**WHAT IS EXPECTED:** If a line in the material below has the word "could", copy it.

**PROVIDED DATA:**
»»

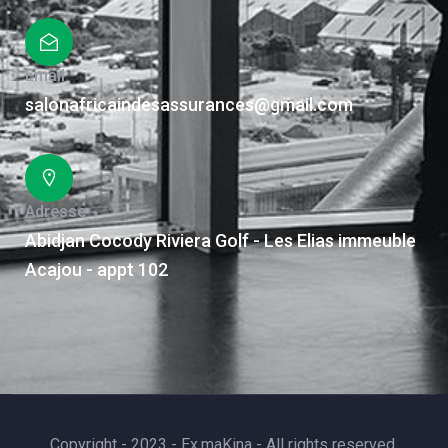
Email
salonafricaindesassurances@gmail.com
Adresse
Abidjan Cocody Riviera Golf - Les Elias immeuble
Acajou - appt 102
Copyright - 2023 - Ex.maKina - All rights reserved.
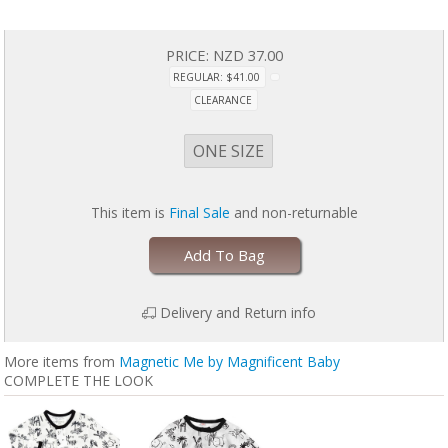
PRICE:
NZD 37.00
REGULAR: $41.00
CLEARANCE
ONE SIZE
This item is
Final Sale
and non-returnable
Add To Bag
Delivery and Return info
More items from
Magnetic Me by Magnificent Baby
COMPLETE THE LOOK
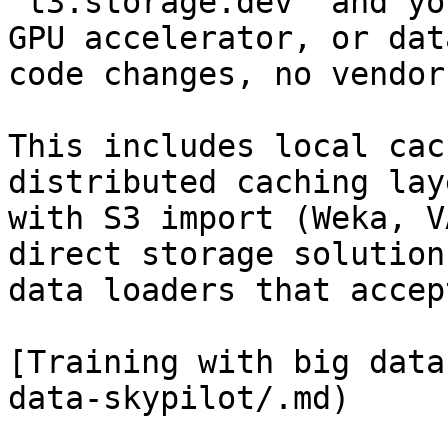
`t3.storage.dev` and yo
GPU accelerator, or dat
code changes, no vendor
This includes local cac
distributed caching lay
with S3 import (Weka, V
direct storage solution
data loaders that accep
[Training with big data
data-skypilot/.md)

««
»»

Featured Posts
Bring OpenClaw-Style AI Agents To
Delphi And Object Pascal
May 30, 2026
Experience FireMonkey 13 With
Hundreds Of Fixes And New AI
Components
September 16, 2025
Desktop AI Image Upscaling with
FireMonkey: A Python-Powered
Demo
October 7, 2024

««
»»

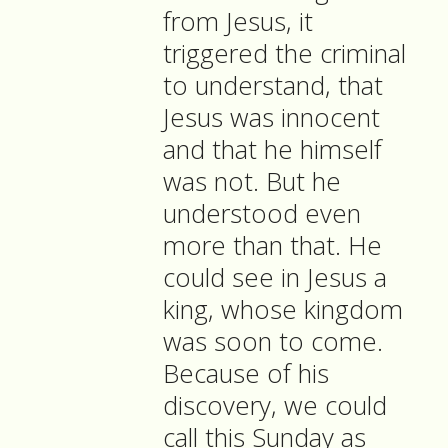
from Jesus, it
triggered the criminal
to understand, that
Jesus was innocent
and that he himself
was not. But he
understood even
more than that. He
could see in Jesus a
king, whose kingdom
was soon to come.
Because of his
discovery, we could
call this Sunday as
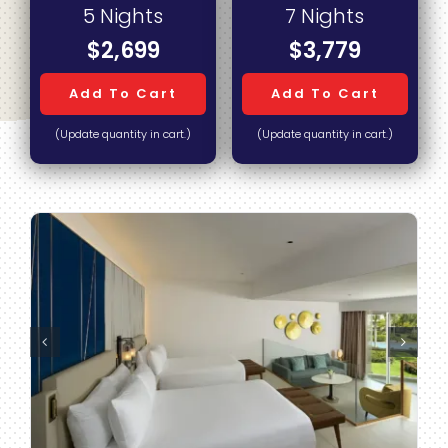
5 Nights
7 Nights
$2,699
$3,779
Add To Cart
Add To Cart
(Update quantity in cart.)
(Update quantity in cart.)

««

**EXERCISE OUTPUT:**
could see in Jesus a
discovery, we could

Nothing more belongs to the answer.